All that is wanted is an exact copy of the line containing "The City of" and the lines after it, through the end of the records.

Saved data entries

>>>

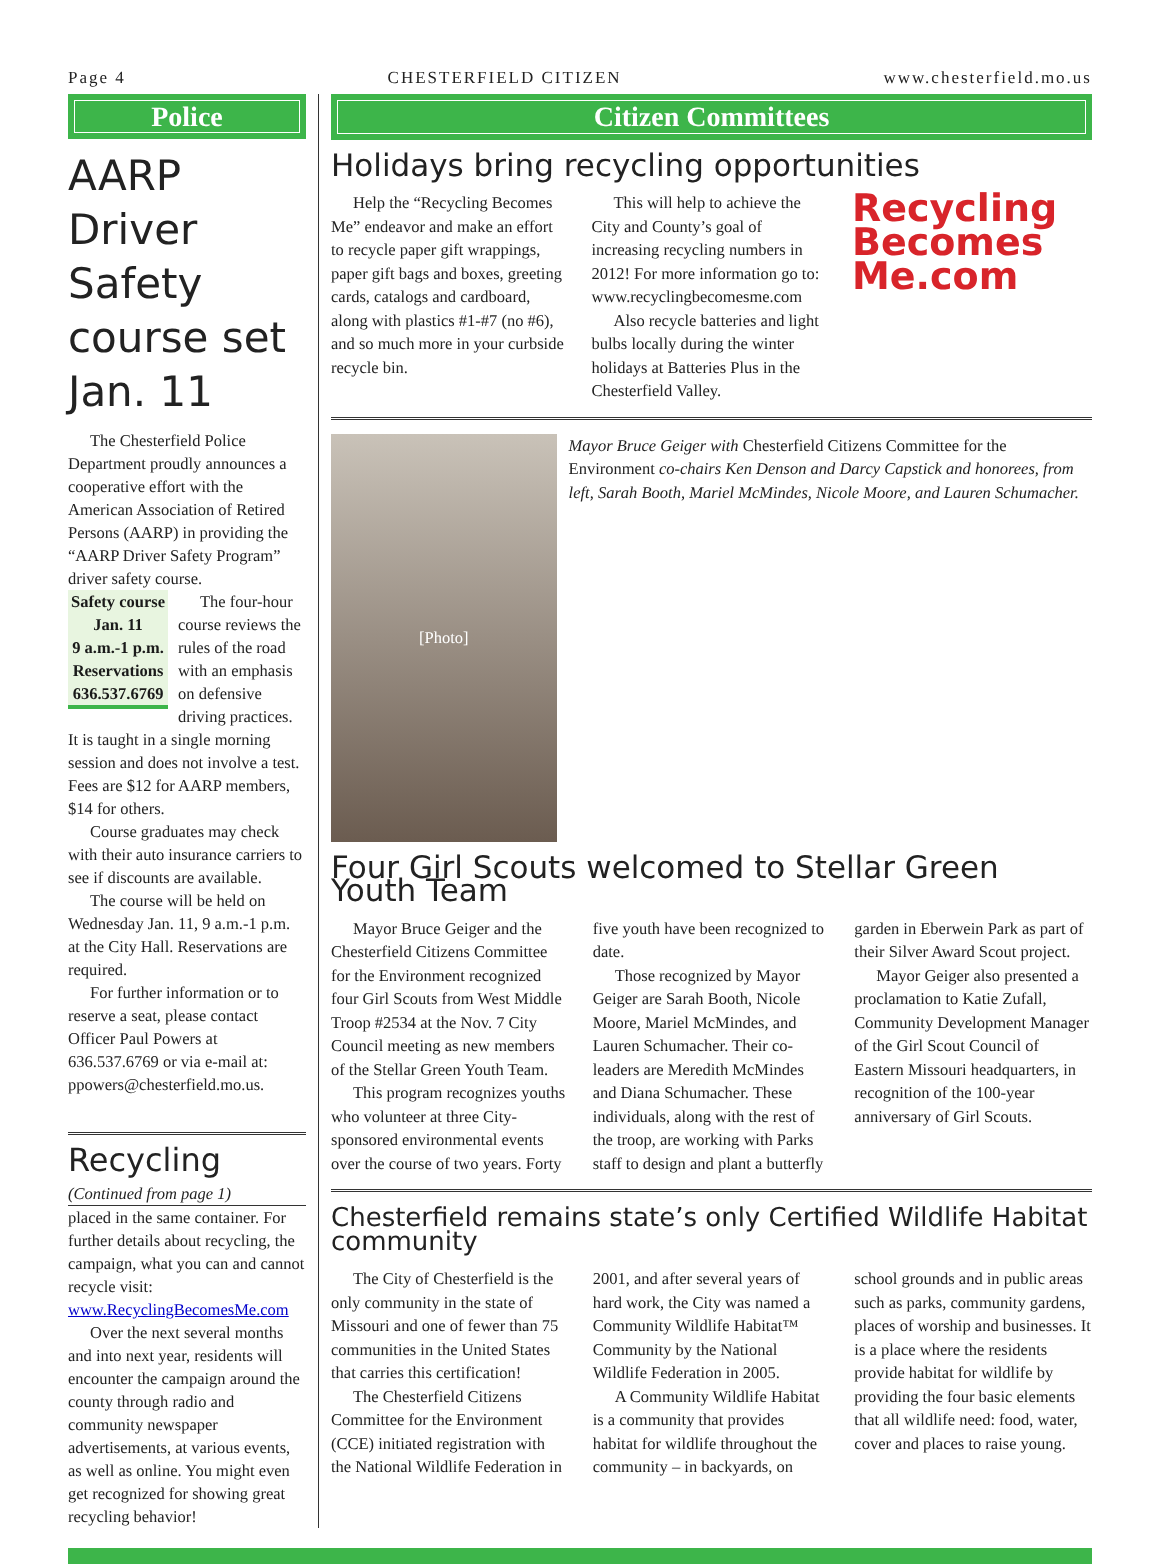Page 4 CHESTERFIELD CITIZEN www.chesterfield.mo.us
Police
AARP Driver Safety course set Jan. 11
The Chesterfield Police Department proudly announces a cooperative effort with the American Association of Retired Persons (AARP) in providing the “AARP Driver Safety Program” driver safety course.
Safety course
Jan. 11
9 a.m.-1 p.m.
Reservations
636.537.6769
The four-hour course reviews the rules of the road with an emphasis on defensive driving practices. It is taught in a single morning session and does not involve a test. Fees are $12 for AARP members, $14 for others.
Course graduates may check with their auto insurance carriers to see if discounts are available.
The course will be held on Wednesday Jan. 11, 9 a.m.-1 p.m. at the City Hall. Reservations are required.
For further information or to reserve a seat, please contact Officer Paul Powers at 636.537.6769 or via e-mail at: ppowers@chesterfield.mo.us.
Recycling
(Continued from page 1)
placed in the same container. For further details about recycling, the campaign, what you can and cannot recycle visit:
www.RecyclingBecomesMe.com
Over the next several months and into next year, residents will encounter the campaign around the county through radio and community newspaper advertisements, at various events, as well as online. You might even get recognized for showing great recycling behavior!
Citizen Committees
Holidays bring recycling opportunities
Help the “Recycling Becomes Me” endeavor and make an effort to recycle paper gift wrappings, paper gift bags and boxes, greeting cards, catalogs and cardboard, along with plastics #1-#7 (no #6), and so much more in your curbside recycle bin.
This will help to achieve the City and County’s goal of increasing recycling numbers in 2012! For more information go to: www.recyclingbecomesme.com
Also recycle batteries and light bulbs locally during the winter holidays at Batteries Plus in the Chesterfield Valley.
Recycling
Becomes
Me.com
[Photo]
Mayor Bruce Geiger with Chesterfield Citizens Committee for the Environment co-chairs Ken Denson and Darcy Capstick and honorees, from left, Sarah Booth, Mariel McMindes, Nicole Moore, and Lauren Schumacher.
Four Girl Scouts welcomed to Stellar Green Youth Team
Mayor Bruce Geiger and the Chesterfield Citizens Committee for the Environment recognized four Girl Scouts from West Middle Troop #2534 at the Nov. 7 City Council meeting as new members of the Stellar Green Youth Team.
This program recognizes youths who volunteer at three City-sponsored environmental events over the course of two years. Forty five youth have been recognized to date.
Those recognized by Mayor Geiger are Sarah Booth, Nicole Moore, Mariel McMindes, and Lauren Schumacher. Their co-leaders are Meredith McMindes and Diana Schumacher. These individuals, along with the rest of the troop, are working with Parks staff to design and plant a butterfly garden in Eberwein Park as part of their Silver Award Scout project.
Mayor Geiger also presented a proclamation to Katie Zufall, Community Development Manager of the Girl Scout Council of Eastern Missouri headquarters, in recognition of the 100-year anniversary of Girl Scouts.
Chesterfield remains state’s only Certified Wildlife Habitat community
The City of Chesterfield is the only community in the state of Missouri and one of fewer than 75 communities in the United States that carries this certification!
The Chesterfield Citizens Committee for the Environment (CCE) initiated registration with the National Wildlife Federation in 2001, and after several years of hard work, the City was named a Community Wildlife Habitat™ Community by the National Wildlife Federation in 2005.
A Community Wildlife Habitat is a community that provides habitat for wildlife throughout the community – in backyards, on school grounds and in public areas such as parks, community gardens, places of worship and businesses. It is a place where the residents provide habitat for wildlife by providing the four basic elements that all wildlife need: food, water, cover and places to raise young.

<<<

**Response:**
The City of Chesterfield is the only community in the state of Missouri and one of fewer than 75 communities in the United States that carries this certification!
The Chesterfield Citizens Committee for the Environment (CCE) initiated registration with the National Wildlife Federation in 2001, and after several years of hard work, the City was named a Community Wildlife Habitat™ Community by the National Wildlife Federation in 2005.
A Community Wildlife Habitat is a community that provides habitat for wildlife throughout the community – in backyards, on school grounds and in public areas such as parks, community gardens, places of worship and businesses. It is a place where the residents provide habitat for wildlife by providing the four basic elements that all wildlife need: food, water, cover and places to raise young.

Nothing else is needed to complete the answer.